>>>

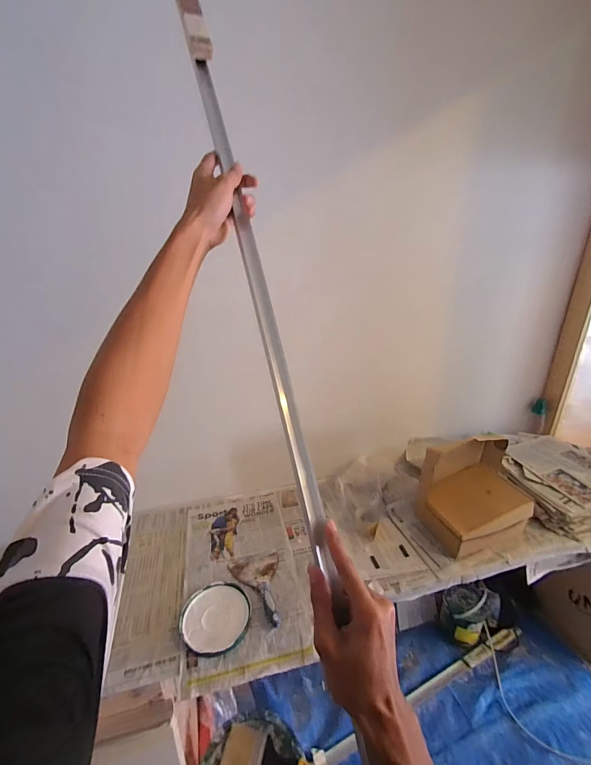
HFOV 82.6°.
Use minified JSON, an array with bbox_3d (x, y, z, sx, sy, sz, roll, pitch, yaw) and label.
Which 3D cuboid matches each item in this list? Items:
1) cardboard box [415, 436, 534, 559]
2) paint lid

<<<

> [ACTIVITY]:
Output all the records above exactly, but without their images.

> [PROBLEM SOLUTION]:
HFOV 82.6°.
Use minified JSON, an array with bbox_3d (x, y, z, sx, sy, sz, roll, pitch, yaw) and label.
Which 3D cuboid matches each item in this list? Items:
1) cardboard box [415, 436, 534, 559]
2) paint lid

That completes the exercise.